As the name would suggest, the key to a perfect slow pour and getting that fantastic dome of foam is to take your time with the pour, but Bamforth reminds us that you shouldn’t be timid in the process.
With a standard tap, it takes a vigorous pour down to the center of the bottom of the glass, where the force separates the carbon dioxide, creating foam. Continuously doing this will keep building upon that foam while the liquid drops down until you achieve the ratio desired. What you should avoid is the weak sliding-down-the-side-of-the-glass pour from a standard tap. That won’t achieve the proper results.
“You want to see the beer splash into the glass,” Bamforth says.
There are other tap-handle options, such as the side handle, which is more of a ball-valve mechanism that controls the level of foam or liquid that is allowed into a glass. This is more common in parts of lager-loving Europe and is often seen around this country attached to a Pilsner Urquell–branded tower.
In fact, that brewery often promotes various pours with increasingly dense levels of foam. Each, tasted side by side by side, winds up tasting different from the others. Bamforth makes it clear that he hasn’t done scientific trials to see whether the flavor of a beer is altered if it receives the slow-pour treatment but notes that “the larger factor in play here is the foam and the psychology and beauty of it and the storyline the pour tells. Maybe there is a flavor difference; maybe it has lost a bit of its fizzy nature, and you get a mellower mouthfeel, depending on how much of the CO2 has dropped out of the solution. But, I think the visual triggers are more important than the taste ones.”
Although any style of beer can benefit from the practice, lagers seem to be enjoying the slow-pour spotlight these days. At the Suarez Family Brewery in New York’s Hudson Valley, Owner and Brewer Dan Suarez regularly serves his lager in 25-centiliter glasses and only as a slow pour.
“I think it’s the proper way to do it,” he says. “If your going do something right, you’re going to want to give it the best presentation and in its finest form, and I think that pouring a beer with a proper head is only proper. What I tell people is that it’s not a gimmick. It’s something super special. It enhances the experience.”
Suarez, like other brewers who swear by the practice, can barely contain his excitement and reverence when talking about the slow pour.

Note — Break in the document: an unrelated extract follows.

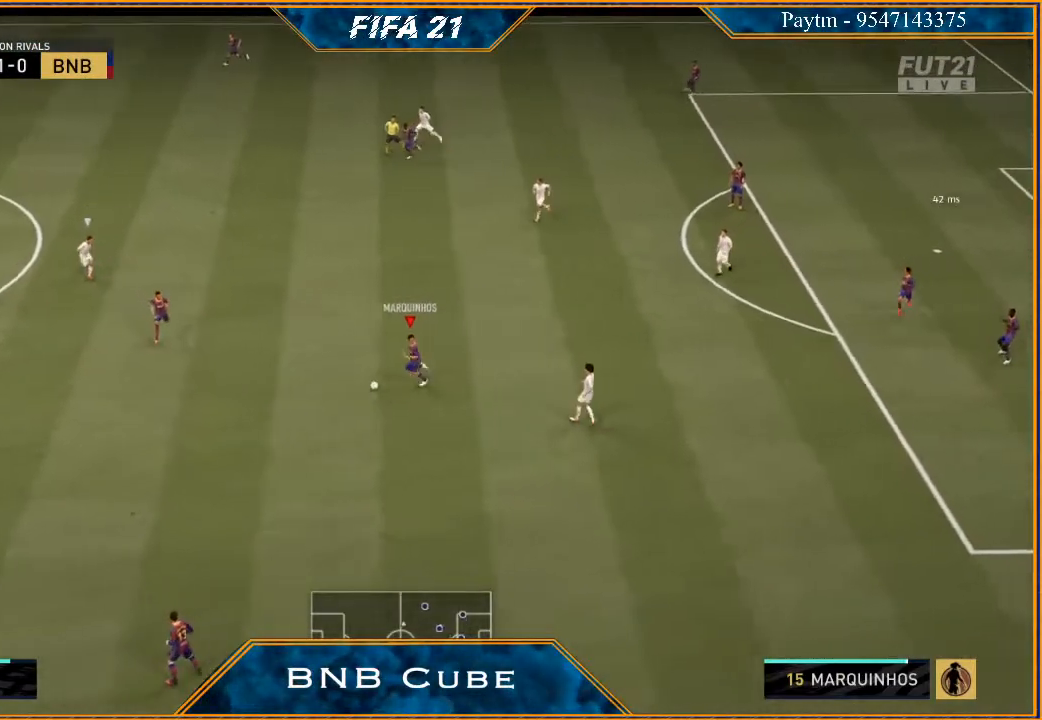
{"buttons": ["R2"], "left_stick": "down-left", "right_stick": "center", "events": [[67, "X", "up"], [133, "A", "down"], [200, "A", "up"]]}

“You drink with your eyes first, so it just looks great when it’s served, but equal to that is the mouthfeel. When you knock out some of that CO2 from the solution, the body is more supple, and it volatizes the aromatic compounds, and that provides a pop in the nose.”
From a nitro pour to traditional CO2 pours to even cask ale poured through a beer engine outfitted with a sparkler, the slow-poured beer is dominated by creaminess. For the uninitiated, the idea of having to wait for a beer to be poured, especially a lager, can be strange; but Suarez, the folks at Bierstadt, and others are usually ready with a response. And in the case of Suarez, it really takes only about a minute and a half for the beer to be poured and ready.
“I think the slow pour speaks to the lizard brain [the most primitive part of the brain] of most people,” Suarez says. “Waiting a little bit builds the anticipation, gives them a special experience, and anyone who might have grumbled in the beginning is usually saying it’s pretty cool afterwards.” And to help prevent anyone from accusing the brewery of cheating them out of liquid, their glasses have a fill line to ensure that the proper ratio is achieved.
Then, of course, come the cell-phone shots and social-media uploads.
While those who have regular access to these pours might swear by the value of waiting, it’s unlikely that the slow pour will become the default beer pour.
“Most people are not prepared to do this patience thing,” says Bamforth.